C’è una logica in tutto questo? Eroi Poeti Scrittori Registi, appassionatamente sotto lo stesso ombrello narrativo? Certo: è gente che racconta storie, perché gli artisti sono un po’ come gli eroi, vicini nel momento in cui si capiscono leloro opere. Dante, per fare l’esempio più alto, che, ai piedi del suo inarrivabile piedistallo, diventa uno di noi con il sonetto “Guido i’ vorrei che tu e Lapo ed io…” come chiave d’accesso alla sua composizione più vasta. E poi viaggi e avventura: un binomio di successo. Il paradigma? Moby Dick e i suoi tanti temi e significati, e se tra questo romanzo, Robinson Crusoe e il film Apollo 13 di Ron Howard corronon elementi di verità, la riscoperta dell’America è avventura migliore anche di quella degli astronauti americani, in fondo una storia priva di climax e di colpi di scena perché ciò che interessa è l’intreccio, il profilo dei personaggi, il ritmo narrativo, come già Aristotele aveva scritto nella sua “Poetica”.

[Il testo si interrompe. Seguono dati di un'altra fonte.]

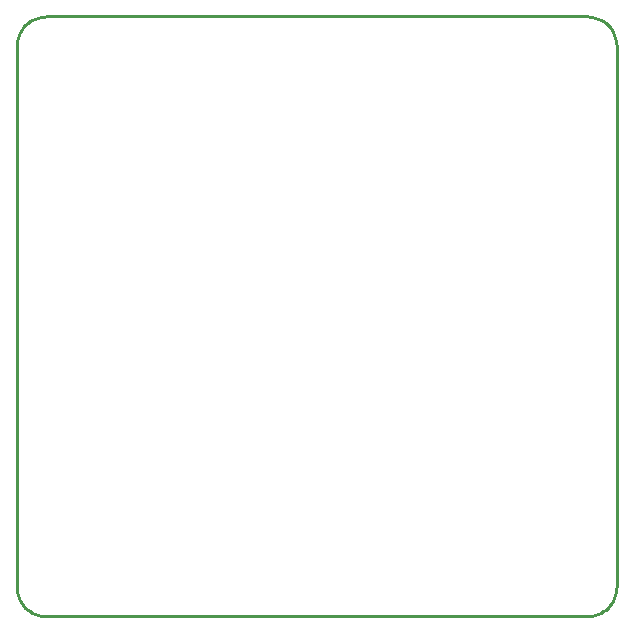
<source format=gko>
G04*
G04 #@! TF.GenerationSoftware,Altium Limited,Altium Designer,20.0.13 (296)*
G04*
G04 Layer_Color=16711935*
%FSLAX25Y25*%
%MOIN*%
G70*
G01*
G75*
%ADD15C,0.01000*%
D15*
X-12500Y-2500D02*
X-12452Y-3480D01*
X-12308Y-4451D01*
X-12069Y-5403D01*
X-11739Y-6327D01*
X-11319Y-7214D01*
X-10815Y-8056D01*
X-10230Y-8844D01*
X-9571Y-9571D01*
X-8844Y-10230D01*
X-8056Y-10815D01*
X-7214Y-11319D01*
X-6327Y-11739D01*
X-5403Y-12069D01*
X-4451Y-12308D01*
X-3480Y-12452D01*
X-2500Y-12500D01*
Y187500D02*
X-3480Y187452D01*
X-4451Y187308D01*
X-5403Y187069D01*
X-6327Y186739D01*
X-7214Y186319D01*
X-8056Y185815D01*
X-8844Y185230D01*
X-9571Y184571D01*
X-10230Y183844D01*
X-10815Y183056D01*
X-11319Y182214D01*
X-11739Y181327D01*
X-12069Y180403D01*
X-12308Y179451D01*
X-12452Y178480D01*
X-12500Y177500D01*
X187500D02*
X187452Y178480D01*
X187308Y179451D01*
X187069Y180403D01*
X186739Y181327D01*
X186319Y182214D01*
X185815Y183056D01*
X185230Y183844D01*
X184571Y184571D01*
X183844Y185230D01*
X183056Y185815D01*
X182214Y186319D01*
X181327Y186739D01*
X180403Y187069D01*
X179451Y187308D01*
X178480Y187452D01*
X177500Y187500D01*
Y-12500D02*
X178480Y-12452D01*
X179451Y-12308D01*
X180403Y-12069D01*
X181327Y-11739D01*
X182214Y-11319D01*
X183056Y-10815D01*
X183844Y-10230D01*
X184571Y-9571D01*
X185230Y-8844D01*
X185815Y-8056D01*
X186319Y-7214D01*
X186739Y-6327D01*
X187069Y-5403D01*
X187308Y-4451D01*
X187452Y-3480D01*
X187500Y-2500D01*
X-12500D02*
X-12500Y136600D01*
Y177500D01*
X-2500Y187500D02*
X177500Y187500D01*
X187500Y-2500D02*
X187500Y177500D01*
X-2550Y-12500D02*
X177500Y-12500D01*
M02*

</source>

Per Vigna un buon racconto presuppone parole e segni da combinare come nella fisica e nella chimica, e lo dimostra, insieme a Gramsci, negli stessi racconti d’evasione con la certezza che dagli anni Trenta sono “i fumetti, il cinema, la televisione, la musica leggera a soddisfare il bisogno d’evasione delle masse”. Un discorso tira l’altro e lui li insegue, dietro alle “storie narrate, a voce, con la scrittura, con le immagini”, e a quelle rappresentate sul paloscenico con gli eroi in maschera e dietro la maschera come nei fumetti. Ed ecco l’amato Nembo Kid, prima che diventasse Superman, e i cui creatori, Siegel e Shuster, ebrei, il Fascismo sostituì con due italiani, perché dietro le storie c’è sempre la Storia, ma questo è ancora pretesto per giungere a “Matrix” e a una cultura influenzata dal fumetto. Eppure, se proprio deve scegliere, allora per Vigna la storia delle storie è quella di Gesù con le resurrezioni in culture altre, a dire che, davvero, con il suo “racconto delracconto e sul racconto” (Sedda), costruisce una ragnatela che si allarga tanto che non basta una recensione a contarne tutti i fili colorati dalla fantasia, dalla critica, dalla storia e geografia.